Apple has taken umbrage with a popular third-party sticker pack for the iOS 10 Messages app, which allows users to effectively put words into their friends’ mouths.

The Phoneys app makes it possible to place stickers that look like the received blue (iMessage) and green (SMS) speech bubbles within the Messages app.

The idea is to make it look like friends have sent something they haven’t, which could be hilarious and in some circumstances be very, very damaging to enemies.

Related: iOS 10 review

The 99¢ pack even uses the San Francisco font to make the bubbles look more convincing. It seemed to strike a chord with iPhone-owning pranksters, topping the Top Grossing and Top Paid sections of the Messages App Store.

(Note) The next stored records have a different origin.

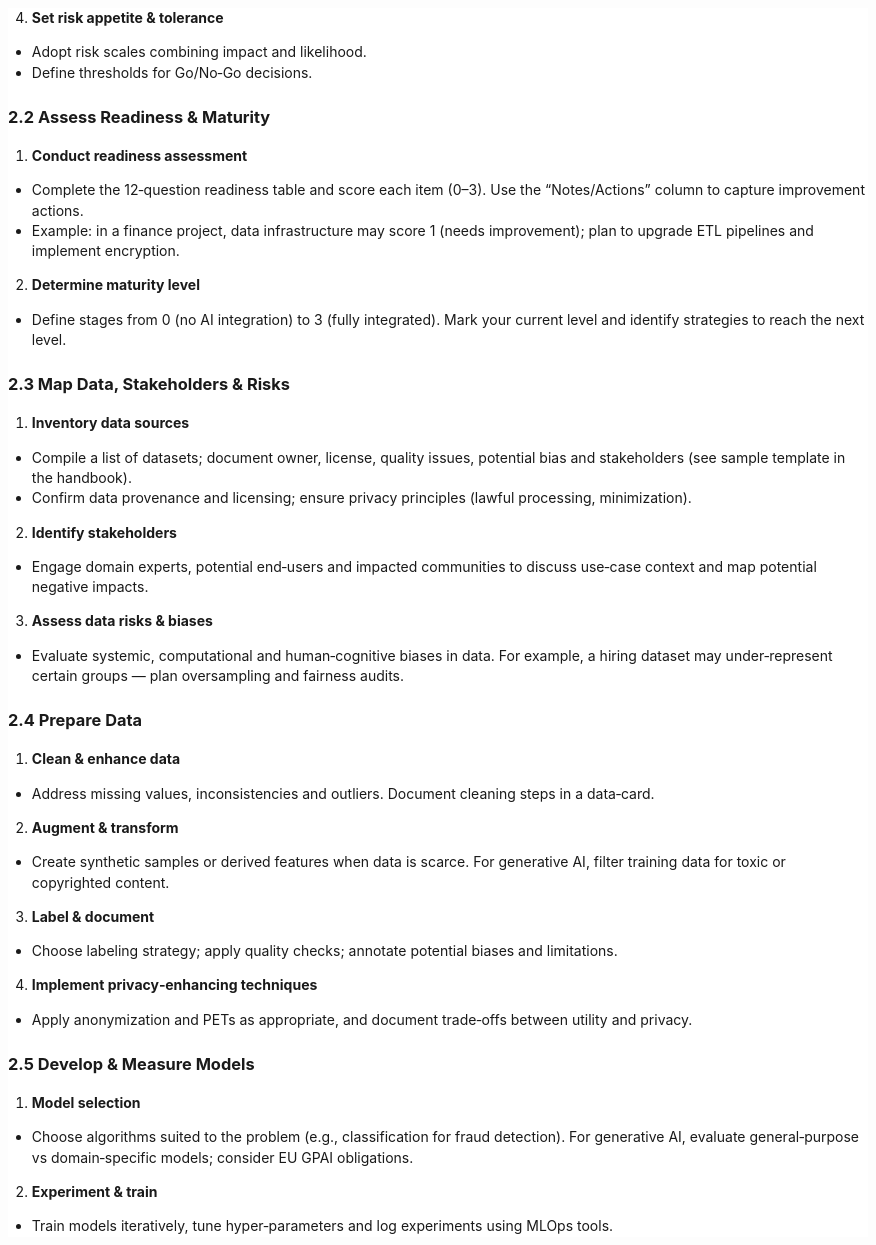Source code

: 4.  **Set risk appetite & tolerance**
  - Adopt risk scales combining impact and likelihood.
  - Define thresholds for Go/No‑Go decisions.

### 2.2 Assess Readiness & Maturity

1.  **Conduct readiness assessment**
  - Complete the 12‑question readiness table and score each item (0–3). Use the “Notes/Actions” column to capture improvement actions.
  - Example: in a finance project, data infrastructure may score 1 (needs improvement); plan to upgrade ETL pipelines and implement encryption.

2.  **Determine maturity level**
  - Define stages from 0 (no AI integration) to 3 (fully integrated). Mark your current level and identify strategies to reach the next level.

### 2.3 Map Data, Stakeholders & Risks

1.  **Inventory data sources**
  - Compile a list of datasets; document owner, license, quality issues, potential bias and stakeholders (see sample template in the handbook).
  - Confirm data provenance and licensing; ensure privacy principles (lawful processing, minimization).

2.  **Identify stakeholders**
  - Engage domain experts, potential end‑users and impacted communities to discuss use‑case context and map potential negative impacts.

3.  **Assess data risks & biases**
  - Evaluate systemic, computational and human‑cognitive biases in data. For example, a hiring dataset may under‑represent certain groups — plan oversampling and fairness audits.

### 2.4 Prepare Data

1.  **Clean & enhance data**
  - Address missing values, inconsistencies and outliers. Document cleaning steps in a data‑card.

2.  **Augment & transform**
  - Create synthetic samples or derived features when data is scarce. For generative AI, filter training data for toxic or copyrighted content.

3.  **Label & document**
  - Choose labeling strategy; apply quality checks; annotate potential biases and limitations.

4.  **Implement privacy‑enhancing techniques**
  - Apply anonymization and PETs as appropriate, and document trade‑offs between utility and privacy.

### 2.5 Develop & Measure Models

1.  **Model selection**
  - Choose algorithms suited to the problem (e.g., classification for fraud detection). For generative AI, evaluate general‑purpose vs domain‑specific models; consider EU GPAI obligations.

2.  **Experiment & train**
  - Train models iteratively, tune hyper‑parameters and log experiments using MLOps tools.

Well, now Apple seems pretty peeved the stickers made it through the app review process and has contacted the developer to make changes or face deletion.

Posting on Medium (via BGR), the developer, Adam Howell wrote:

“Apple’s lawyers weren’t happy that Phoneys got through the review process. The stickers couldn’t be blue or green, they couldn’t use San Francisco as the typeface, and the app could no longer be marketed as a “prank” app, because Apple doesn’t approve prank apps (even though I myself had never used the word “prank” when marketing Phoneys, others did, and I certainly understood where he was coming from). They were not going to pull the app, Bill made sure to emphasize. They’d give me a week, until next Thursday, to fundamentally change it so that the bubbles looked nothing like iMessage bubbles, instead looking something closer to “comic book cartoon bubbles”. I said okay, thanks a lot Bill, and that was the end of the conversation.”

Howell has the choice of making the changes and disappointing customers or not making the changes and seeing the app pulled… and disappointing customers.

Right now he hasn’t decided which avenue to take, but his tale of woe is an example of what happens when you turn an app that was working perfectly well for many years into a gimmick, in order to try and compete with Snapchat.